Tumor-derived extracellular mutations of PTPRT /PTPrho are defective in cell adhesion

Abstract

Receptor protein tyrosine phosphatase T (PTPRT/PTPrho) is frequently mutated in human cancers including colon, lung, gastric, and skin cancers. More than half of the identified tumor-derived mutations are located in the extracellular part of PTPrho. However, the functional significance of those extracellular domain mutations remains to be defined. Here we report that the extracellular domain of PTPrho mediates homophilic cell-cell aggregation. This homophilic interaction is very specific because PTPrho does not interact with its closest homologue, PTPmu, in a cell aggregation assay. We further showed that all five tumor-derived mutations located in the NH(2)-terminal MAM and immunoglobulin domains impair, to varying extents, their ability to form cell aggregates, indicating that those mutations are loss-of-function mutations. Our results suggest that PTPrho may play an important role in cell-cell adhesion and that mutational inactivation of this phosphatase could promote tumor migration and metastasis.

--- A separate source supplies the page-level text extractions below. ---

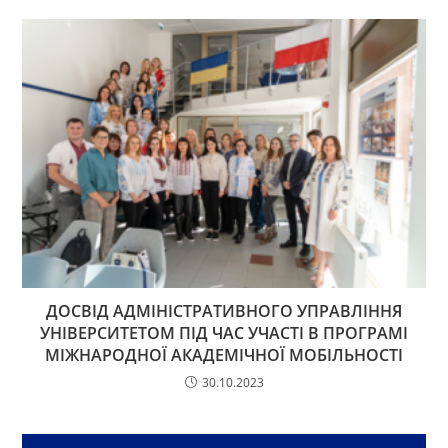
ДОСВІД АДМІНІСТРАТИВНОГО УПРАВЛІННЯ
УНІВЕРСИТЕТОМ ПІД ЧАС УЧАСТІ В ПРОГРАМІ
МІЖНАРОДНОЇ АКАДЕМІЧНОЇ МОБІЛЬНОСТІ
30.10.2023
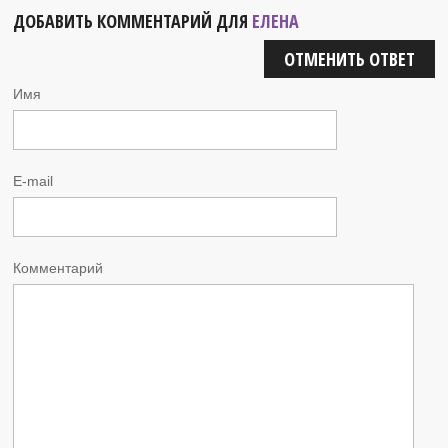
ДОБАВИТЬ КОММЕНТАРИЙ ДЛЯ
ЕЛЕНА
ОТМЕНИТЬ ОТВЕТ
Имя
E-mail
Комментарий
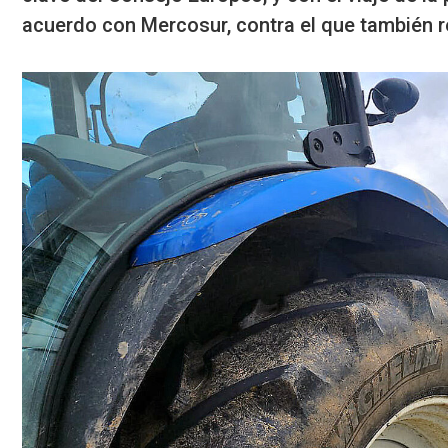
acuerdo con Mercosur, contra el que también r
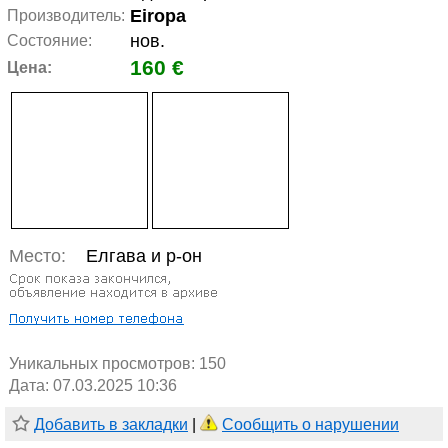
Eiropa
Производитель:
нов.
Состояние:
160 €
Цена:
Место:
Елгава и р-он
Уникальных просмотров:
150
Дата: 07.03.2025 10:36
Добавить в закладки
|
Сообщить о нарушении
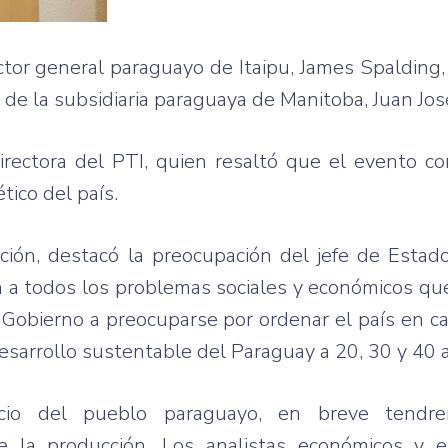
ctor general paraguayo de Itaipu, James Spalding, 
e de la subsidiaria paraguaya de Manitoba, Juan Jos
directora del PTI, quien resaltó que el evento c
tico del país.
ución, destacó la preocupación del jefe de Estad
n a todos los problemas sociales y económicos qu
 Gobierno a preocuparse por ordenar el país en ca
desarrollo sustentable del Paraguay a 20, 30 y 40 
ficio del pueblo paraguayo, en breve tendr
de la producción. Los analistas económicos y 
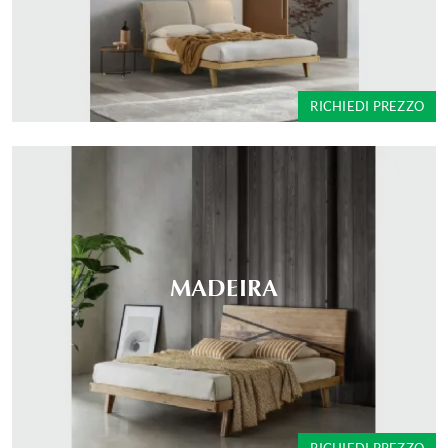
RICHIEDI PREZZO
MADEIRA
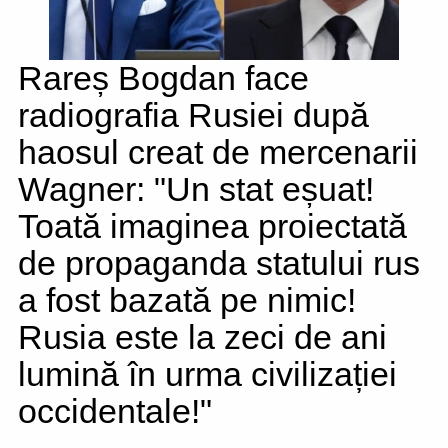
Rareș Bogdan face
radiografia Rusiei după
haosul creat de mercenarii
Wagner: "Un stat eșuat!
Toată imaginea proiectată
de propaganda statului rus
a fost bazată pe nimic!
Rusia este la zeci de ani
lumină în urma civilizației
occidentale!"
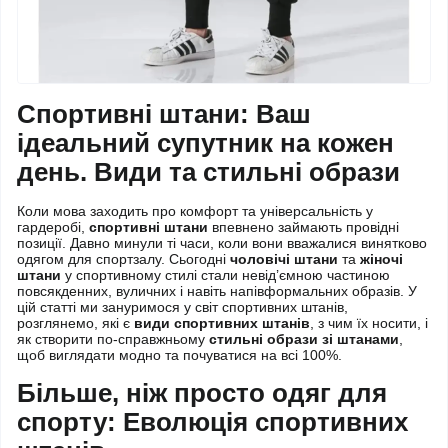
Спортивні штани: Ваш
ідеальний супутник на кожен
день. Види та стильні образи
Коли мова заходить про комфорт та універсальність у
гардеробі,
спортивні штани
впевнено займають провідні
позиції. Давно минули ті часи, коли вони вважалися винятково
одягом для спортзалу. Сьогодні
чоловічі штани
та
жіночі
штани
у спортивному стилі стали невід’ємною частиною
повсякденних, вуличних і навіть напівформальних образів. У
цій статті ми зануримося у світ спортивних штанів,
розглянемо, які є
види спортивних штанів
, з чим їх носити, і
як створити по-справжньому
стильні образи зі штанами
,
щоб виглядати модно та почуватися на всі 100%.
Більше, ніж просто одяг для
спорту: Еволюція спортивних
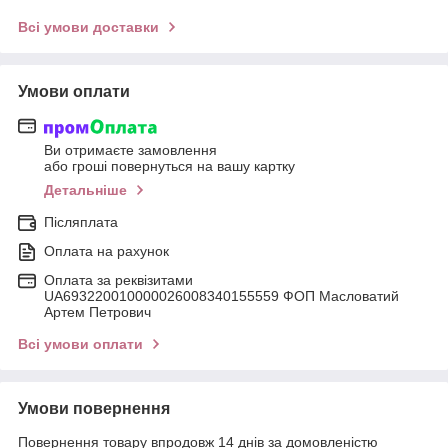
Всі умови доставки
Умови оплати
Ви отримаєте замовлення
або гроші повернуться на вашу картку
Детальніше
Післяплата
Оплата на рахунок
Оплата за реквізитами
UA693220010000026008340155559 ФОП Масловатий
Артем Петрович
Всі умови оплати
Умови повернення
Повернення товару впродовж 14 днів за домовленістю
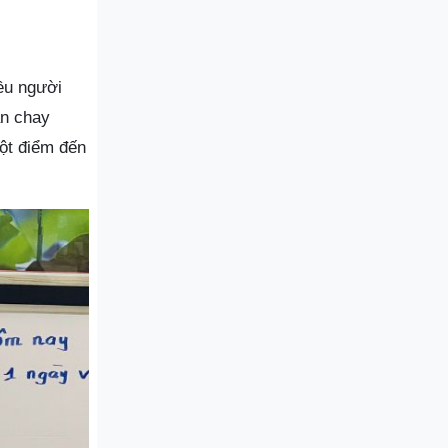
ều người
án chay
ột điểm đến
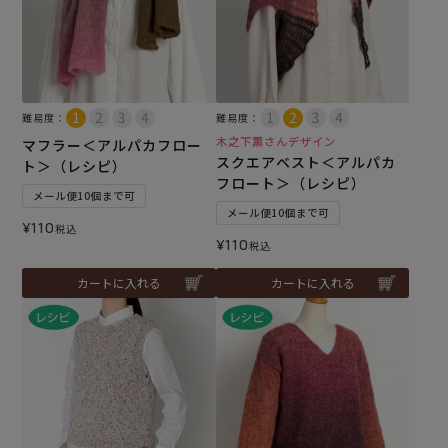
難易度：
難易度：
木之下薫さんデザイン
マフラー＜アルパカフロー
スクエアベスト＜アルパカ
ト＞（レシピ）
フロート＞（レシピ）
メール便10個まで可
メール便10個まで可
¥
110
税込
¥
110
税込
カートに入れる
カートに入れる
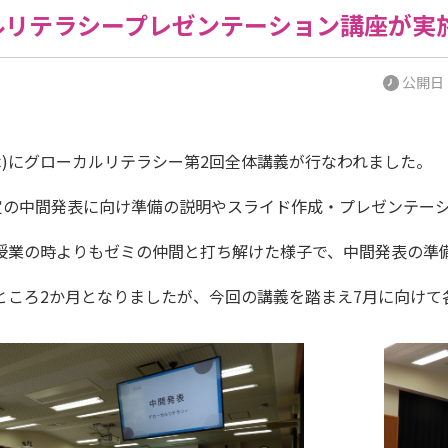
ルリテラシープレゼンテーション講座が実
公開日：2
(木)にグローカルリテラシー第2回全体講義が行なわれました。
予定の中間発表に向け準備の説明やスライド作成・プレゼンテー
授業の時よりもゼミの仲間と打ち解けた様子で、中間発表の準
ところ2か月となりましたが、今回の講義を踏まえ7月に向けて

Figure 1. Expression of PTPρ constructs in Sf9 cells

(A) Schematic diagram of PTPρ constructs. MAM domain (gray oval); Ig domain (pink circle); Juxtamembrane domain (yellow oval); Wedge domain (red circle); Phosphatase domain (green rectangles). (B) Western blot of lysates from Sf9 cells expressing the indicated PTPρ constructs. (C) Immunofluorescent staining of Sf9 cells expressing the indicated PTPρ proteins.

Figure 2. PTPρ mediates cell-cell aggregation

Sf9 cells were infected with indicated baculoviral constructs for 48 hrs. Cell aggregation assay was performed under low shear conditions and representative phase pictures were captured with a microscope.

Figure 3. PTPρ mediates homophilic cell-cell aggregation

(A) Sf9 cells were infected with GFP while another flask of Sf9 cells was co-infected with PTPρ and RFP viruses. Sf9 cells from the two flasks were mixed at a 1:1 ratio and a cell aggregation assay was performed. (B) One flask of Sf9 cells was co-infected with PTPμ and GFP viruses, while another flask of Sf9 cells was co-infected with PTPρ and RFP viruses. Sf9 cells from the two flasks were mixed at 1:1 ratio and cell aggregation assay was performed. Images of cell aggregates were captured under phase, GFP and RFP fluorescent filters respectively.

Figure 4. Expression of tumor-derived PTPρ mutants in Sf9 cells

(A) Schematic diagram of PTPρ mutations located in the MAM and Ig domain. (B) Western blot of lysates from Sf9 cells expressing with indicated PTPρ mutations. (C) Immunofluorescent staining of Sf9 cells expressing the indicated PTPρ mutant proteins.

Figure 5. Tumor-derived mutations of PTPρ are defective in cell-cell aggregation

Cell aggregation assay of Sf9 cells expressing either wild-type or the indicated mutation of PTPρ was performed under low shear conditions. Representative phase pictures were captured with a microscope.

Figure 6. Quantification of the cell-cell aggregation assays

The percentage of aggregated Sf9 cells for each indicated protein was calculated from three independent experiments. Student t.tests were performed between wild-type PTPρ and each of the mutants (asterisk indicated that the P < 0.01).

Figure 7. Cell Surface Protein expression of PTPμ and the PTPρ mutant proteins

The cell surface proteins were labeled with Sulfo-NHS-SS-Biotin. The biotinylated proteins were isolated on NeutrAvidin Gel. The bound proteins were eluted, run on SDS-PAGE gels, transferred to nitrocellulose and immunoblotted with antibodies to PTPμ (SK18) or the V5 tag. The SK18 antibody recognizes the cytoplasmic domain of both PTPμ and PTPρ.